Of course shopping and comparing SHOULD be SIMPLE. For exchanges that are run by the states, that may be the case. For example, in Colorado it’s very easy to shop without registering. You can even get an accurate estimate of your subsidy and receive quotes with the premium adjusted for your subsidy. ALL WITHOUT REGISTERING!!!
The government exchange, Healthcare.gov, which covers 37 states does NOT allow you to browse. In fact, you can’t see plans and pricing to the very last step of the process. This is detailed by Avik Roy in his Forbes colum: Crashing Because It Doesn’t Want You To Know How Costly Its Plans Are
A growing consensus of IT experts, outside and inside the government, have figured out a principal reason why the website for Obamacare’s federally-sponsored insurance exchange is crashing. Healthcare.gov forces you to create an account and enter detailed personal information before you can start shopping. This, in turn, creates a massive traffic bottleneck, as the government verifies your information and decides whether or not you’re eligible for subsidies. HHS bureaucrats knew this would make the website run more slowly. But they were more afraid that letting people see the underlying cost of Obamacare’s insurance plans would scare people away.

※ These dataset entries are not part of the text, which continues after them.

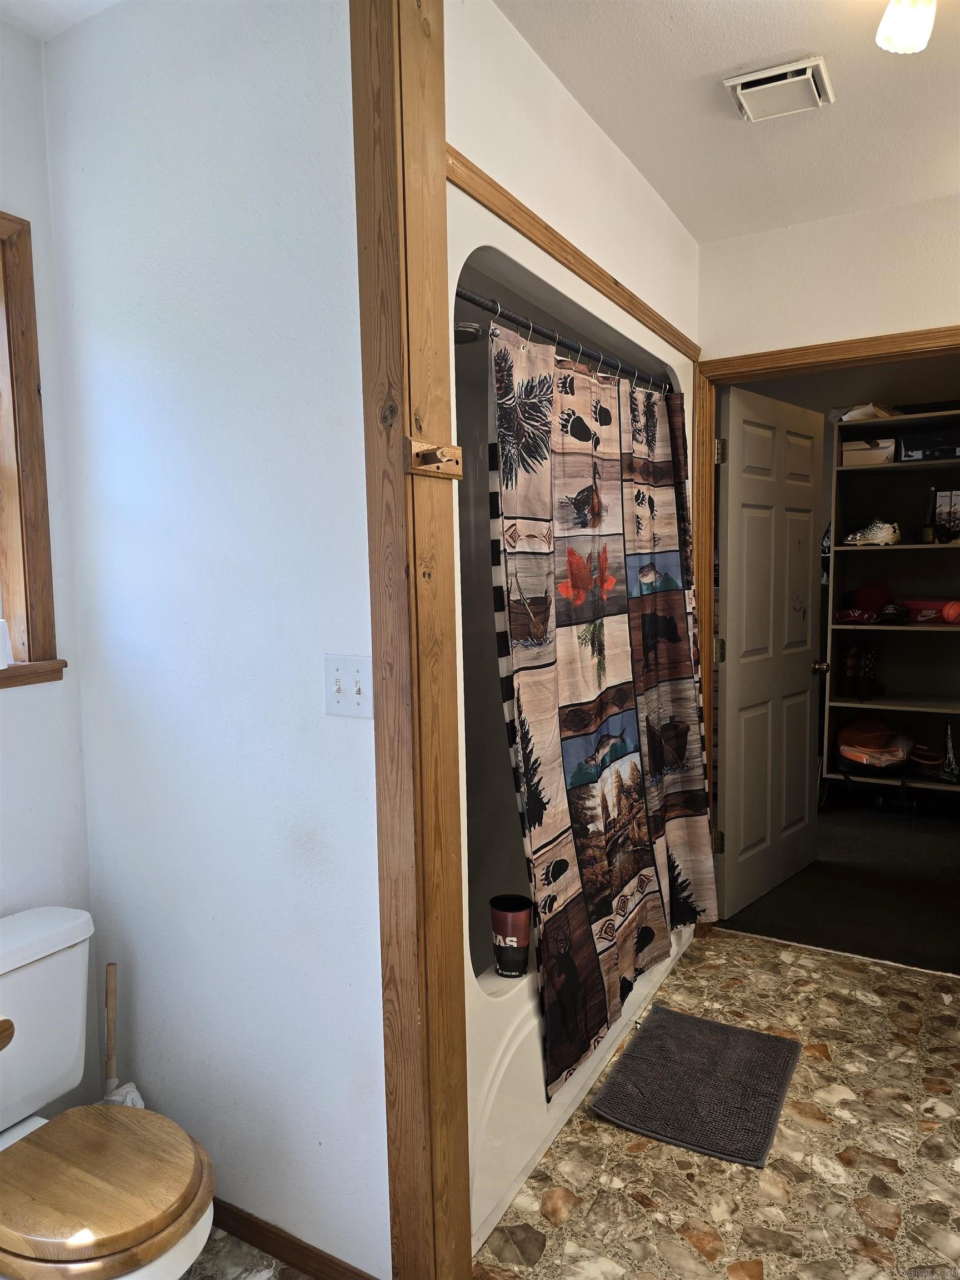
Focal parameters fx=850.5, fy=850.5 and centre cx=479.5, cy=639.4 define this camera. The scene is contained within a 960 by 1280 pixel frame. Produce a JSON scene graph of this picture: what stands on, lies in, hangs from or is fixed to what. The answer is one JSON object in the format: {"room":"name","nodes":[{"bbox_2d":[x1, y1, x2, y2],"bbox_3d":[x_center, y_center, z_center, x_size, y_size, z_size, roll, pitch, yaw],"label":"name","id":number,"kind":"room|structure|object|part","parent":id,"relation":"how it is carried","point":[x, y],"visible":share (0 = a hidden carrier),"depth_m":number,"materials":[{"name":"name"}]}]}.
{"room":"bathroom","nodes":[
{"label":"bathroom","id":0,"kind":"room"},
{"bbox_2d":[0,17,96,1120],"bbox_3d":[-1.398,0.069,1.252,0.131,2.625,1.814,2,6,30],"label":"window wall","id":1,"kind":"structure","parent":0,"point":[14,805],"depth_m":1.88,"materials":[{"name":"white paint"}]},
{"bbox_2d":[0,208,67,689],"bbox_3d":[-1.246,-0.347,1.489,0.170,1.033,1.019,2,6,30],"label":"window","id":2,"kind":"structure","parent":1,"relation":"in","point":[33,549],"depth_m":1.86,"materials":[{"name":"brown wood"}]},
{"bbox_2d":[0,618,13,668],"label":"white object","id":3,"kind":"object","parent":2,"relation":"on","point":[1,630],"visible":1,"depth_m":1.80,"materials":[{"name":"white"}]},
{"bbox_2d":[0,0,119,40],"bbox_3d":[-0.754,-1.251,0.875,1.718,0.104,1.613,2,6,30],"label":"ceiling","id":4,"kind":"structure","parent":0,"point":[59,4],"depth_m":1.73,"materials":[{"name":"white paint"}]},
{"bbox_2d":[46,0,388,1279],"bbox_3d":[-0.518,0.005,1.789,0.963,2.599,0.114,2,6,30],"label":"partition wall","id":5,"kind":"structure","parent":0,"point":[325,719],"depth_m":1.70,"materials":[{"name":"white paint"}]},
{"bbox_2d":[208,1198,377,1279],"bbox_3d":[-0.540,1.270,1.857,0.968,0.073,0.014,2,6,30],"label":"baseboard","id":6,"kind":"structure","parent":5,"relation":"attached to","point":[230,1224],"depth_m":1.78,"materials":[{"name":"brown wood"}]},
{"bbox_2d":[323,653,373,718],"bbox_3d":[-0.247,0.088,1.569,0.109,0.115,0.019,2,6,30],"label":"light switch","id":7,"kind":"object","parent":5,"relation":"attached to","point":[339,695],"visible":0.96,"depth_m":1.57,"materials":[{"name":"white plastic"}]},
{"bbox_2d":[350,0,469,1279],"bbox_3d":[-0.119,0.012,1.531,0.143,2.557,0.191,2,6,30],"label":"wooden post","id":8,"kind":"structure","parent":5,"relation":"attached to","point":[428,127],"depth_m":1.50,"materials":[{"name":"brown wood"}]},
{"bbox_2d":[406,439,463,478],"bbox_3d":[-0.076,-0.316,1.475,0.059,0.057,0.100,2,6,30],"label":"hook","id":9,"kind":"object","parent":8,"relation":"attached to","point":[420,447],"visible":0.99,"depth_m":1.48,"materials":[{"name":"brown wood"}]},
{"bbox_2d":[173,931,959,1279],"bbox_3d":[0.407,1.359,1.448,2.915,0.087,4.223,2,6,30],"label":"floor","id":10,"kind":"structure","parent":0,"point":[869,1012],"depth_m":2.03,"materials":[{"name":"beige stone"}]},
{"bbox_2d":[0,907,217,1279],"bbox_3d":[-0.800,0.964,1.532,0.761,0.725,0.470,2,6,30],"label":"toilet","id":11,"kind":"object","parent":10,"relation":"on","point":[40,955],"visible":1,"depth_m":1.50,"materials":[{"name":"white ceramic"}]},
{"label":"flush lever","id":12,"kind":"part","parent":11,"relation":"part of","materials":[{"name":"brown wood"}]},
{"bbox_3d":[-0.697,0.926,1.515,0.424,0.045,0.368,2,6,30],"label":"wooden seat","id":13,"kind":"part","parent":11,"relation":"part of","materials":[{"name":"brown wood"}]},
{"bbox_2d":[93,961,143,1109],"bbox_3d":[-0.813,1.002,1.911,0.134,0.551,0.111,2,6,30],"label":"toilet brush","id":14,"kind":"object","parent":10,"relation":"on","point":[109,966],"visible":0.39,"depth_m":1.91,"materials":[{"name":"wood"}]},
{"bbox_2d":[448,184,704,1264],"bbox_3d":[0.057,0.164,2.524,0.788,2.101,1.686,2,6,30],"label":"bathtub","id":15,"kind":"object","parent":10,"relation":"on","point":[597,1060],"visible":0.24,"depth_m":2.32,"materials":[{"name":"white plastic"}]},
{"bbox_2d":[453,320,483,343],"bbox_3d":[-0.087,-0.849,2.286,0.219,0.100,0.157,2,6,30],"label":"shower head","id":16,"kind":"object","parent":15,"relation":"attached to","point":[465,329],"visible":0.57,"depth_m":2.25},
{"bbox_2d":[490,893,533,975],"bbox_3d":[0.078,0.721,2.066,0.105,0.172,0.102,2,6,30],"label":"tumbler","id":17,"kind":"object","parent":15,"relation":"in","point":[518,910],"visible":0.99,"depth_m":2.03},
{"bbox_2d":[453,284,673,394],"bbox_3d":[0.266,-0.755,2.217,0.059,0.056,1.570,2,6,30],"label":"shower rod","id":18,"kind":"object","parent":15,"relation":"attached to","point":[541,331],"visible":0.7,"depth_m":2.06,"materials":[{"name":"metal"}]},
{"bbox_2d":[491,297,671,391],"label":"shower curtain rings","id":19,"kind":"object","parent":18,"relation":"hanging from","point":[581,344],"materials":[{"name":"silver metal"}]},
{"bbox_2d":[486,319,718,1102],"bbox_3d":[0.406,0.116,2.382,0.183,1.731,1.236,2,6,30],"label":"shower curtain","id":20,"kind":"object","parent":18,"relation":"hanging from","point":[623,700],"visible":0.93,"depth_m":2.25,"materials":[{"name":"fabric"}]},
{"bbox_2d":[588,1005,801,1167],"bbox_3d":[0.616,1.220,2.381,0.446,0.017,0.603,2,6,30],"label":"bath mat","id":21,"kind":"object","parent":10,"relation":"on","point":[724,1028],"visible":0.99,"depth_m":2.32,"materials":[{"name":"grey fabric"}]},
{"bbox_2d":[446,0,699,353],"bbox_3d":[0.284,-0.128,2.400,0.117,2.523,1.936,2,6,30],"label":"wall","id":22,"kind":"structure","parent":0,"point":[468,154],"depth_m":2.05,"materials":[{"name":"white paint"}]},
{"bbox_2d":[447,150,699,362],"bbox_3d":[0.314,-0.960,2.267,0.029,0.054,1.756,2,6,30],"label":"wood trim","id":23,"kind":"structure","parent":22,"relation":"attached to","point":[641,313],"depth_m":2.00,"materials":[{"name":"brown wood"}]},
{"bbox_2d":[493,0,959,240],"bbox_3d":[0.778,-1.335,1.363,2.133,0.107,3.520,2,6,30],"label":"ceiling","id":24,"kind":"structure","parent":0,"point":[845,74],"depth_m":2.14,"materials":[{"name":"white paint"}]},
{"bbox_2d":[722,55,834,121],"bbox_3d":[0.737,-1.346,2.091,0.214,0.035,0.211,2,6,30],"label":"ceiling vent","id":25,"kind":"object","parent":24,"relation":"attached to","point":[753,79],"visible":0.99,"depth_m":2.07,"materials":[{"name":"white plastic"}]},
{"bbox_2d":[876,0,936,53],"bbox_3d":[0.844,-1.232,1.576,0.220,0.150,0.297,2,6,30],"label":"ceiling light","id":26,"kind":"object","parent":24,"relation":"attached to","point":[903,41],"visible":0.98,"depth_m":1.64,"materials":[{"name":"white glass"}]},
{"bbox_2d":[697,191,959,358],"bbox_3d":[1.511,-0.163,2.862,1.869,2.554,0.118,2,6,30],"label":"back wall","id":27,"kind":"structure","parent":0,"point":[926,305],"depth_m":2.89,"materials":[{"name":"white paint"}]},
{"bbox_2d":[692,327,959,933],"bbox_3d":[1.338,0.075,2.995,1.075,2.148,0.154,2,6,30],"label":"door frame","id":28,"kind":"structure","parent":27,"relation":"attached to","point":[916,334],"depth_m":3.07,"materials":[{"name":"brown wood"}]},
{"bbox_2d":[713,384,824,919],"bbox_3d":[1.228,0.056,3.563,0.176,2.055,0.812,4,7,43],"label":"door","id":29,"kind":"structure","parent":28,"relation":"attached to","point":[742,493],"depth_m":3.50,"materials":[{"name":"white paint"}]},
{"bbox_2d":[720,795,959,974],"bbox_3d":[1.997,1.066,4.309,2.696,0.092,2.832,2,6,30],"label":"carpet floor","id":30,"kind":"structure","parent":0,"point":[739,920],"depth_m":3.68,"materials":[{"name":"carpet"}]},
{"bbox_2d":[823,410,959,804],"bbox_3d":[2.595,-0.090,4.658,1.189,2.078,0.572,2,6,30],"label":"closet shelving","id":31,"kind":"object","parent":30,"relation":"on","point":[840,469],"visible":0.78,"depth_m":4.87,"materials":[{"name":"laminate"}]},
{"bbox_2d":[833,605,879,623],"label":"red cap","id":32,"kind":"object","parent":31,"relation":"in","point":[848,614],"visible":0.97,"depth_m":4.77,"materials":[{"name":"red fabric"}]},
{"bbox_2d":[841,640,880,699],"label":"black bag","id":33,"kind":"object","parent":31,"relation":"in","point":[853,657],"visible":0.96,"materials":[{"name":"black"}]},
{"bbox_2d":[838,402,894,421],"bbox_3d":[2.149,-1.255,4.766,0.299,0.091,0.313,2,6,30],"label":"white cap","id":34,"kind":"object","parent":31,"relation":"on","point":[869,407],"visible":0.55,"depth_m":4.67,"materials":[{"name":"white"}]},
{"bbox_2d":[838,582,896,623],"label":"red cap","id":35,"kind":"object","parent":31,"relation":"in","point":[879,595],"visible":0.97,"depth_m":4.81,"materials":[{"name":"red fabric"}]},
{"bbox_2d":[841,437,896,465],"bbox_3d":[2.185,-1.045,4.790,0.270,0.127,0.259,2,6,30],"label":"white box","id":36,"kind":"object","parent":31,"relation":"in","point":[884,450],"visible":0.75,"depth_m":4.68,"materials":[{"name":"cardboard"}]},
{"bbox_2d":[843,518,902,545],"bbox_3d":[2.157,-0.588,4.680,0.291,0.127,0.153,4,7,45],"label":"sneaker","id":37,"kind":"object","parent":31,"relation":"in","point":[884,530],"visible":0.98,"depth_m":4.62,"materials":[{"name":"white"}]},
{"bbox_2d":[836,718,913,769],"bbox_3d":[2.236,0.579,4.856,0.415,0.263,0.440,2,6,30],"label":"orange bag","id":38,"kind":"object","parent":31,"relation":"in","point":[863,749],"visible":0.94,"depth_m":4.73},
{"bbox_2d":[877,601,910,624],"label":"black cap","id":39,"kind":"object","parent":31,"relation":"in","point":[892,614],"visible":0.99,"depth_m":4.66,"materials":[{"name":"black fabric"}]},
{"bbox_2d":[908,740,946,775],"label":"cap","id":40,"kind":"object","parent":31,"relation":"in","point":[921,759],"visible":0.87,"depth_m":4.85,"materials":[{"name":"black"}]},
{"bbox_2d":[896,596,959,624],"bbox_3d":[2.533,-0.166,4.749,0.247,0.125,0.382,-6,7,-44],"label":"red box","id":41,"kind":"object","parent":31,"relation":"in","point":[911,603],"visible":0.84,"depth_m":4.67,"materials":[{"name":"red cardboard"}]},
{"bbox_2d":[897,427,959,461],"bbox_3d":[2.515,-1.058,4.662,0.371,0.143,0.272,2,6,30],"label":"black box","id":42,"kind":"object","parent":31,"relation":"in","point":[924,453],"visible":0.88,"depth_m":4.57,"materials":[{"name":"black cardboard"}]},
{"bbox_2d":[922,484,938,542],"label":"bottle","id":43,"kind":"object","parent":31,"relation":"in","point":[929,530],"visible":0.97,"depth_m":4.63,"materials":[{"name":"glass"}]},
{"bbox_2d":[933,487,959,539],"bbox_3d":[2.590,-0.682,4.644,0.147,0.260,0.165,2,6,30],"label":"box","id":44,"kind":"object","parent":31,"relation":"in","point":[955,498],"visible":0.92,"depth_m":4.59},
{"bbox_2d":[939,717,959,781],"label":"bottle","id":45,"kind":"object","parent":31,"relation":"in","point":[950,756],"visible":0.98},
{"bbox_2d":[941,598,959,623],"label":"orange ball","id":46,"kind":"object","parent":31,"relation":"in","point":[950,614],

HHS didn’t want users to see Obamacare’s true costs
“Healthcare.gov was initially going to include an option to browse before registering,” report Christopher Weaver and Louise Radnofsky in the Wall Street Journal. “But that tool was delayed, people familiar with the situation said.” Why was it delayed? “An HHS spokeswoman said the agency wanted to ensure that users were aware of their eligibility for subsidies that could help pay for coverage, before they started seeing the prices of policies.” (Emphasis added.)
I don’t see how you can argue this conclusion.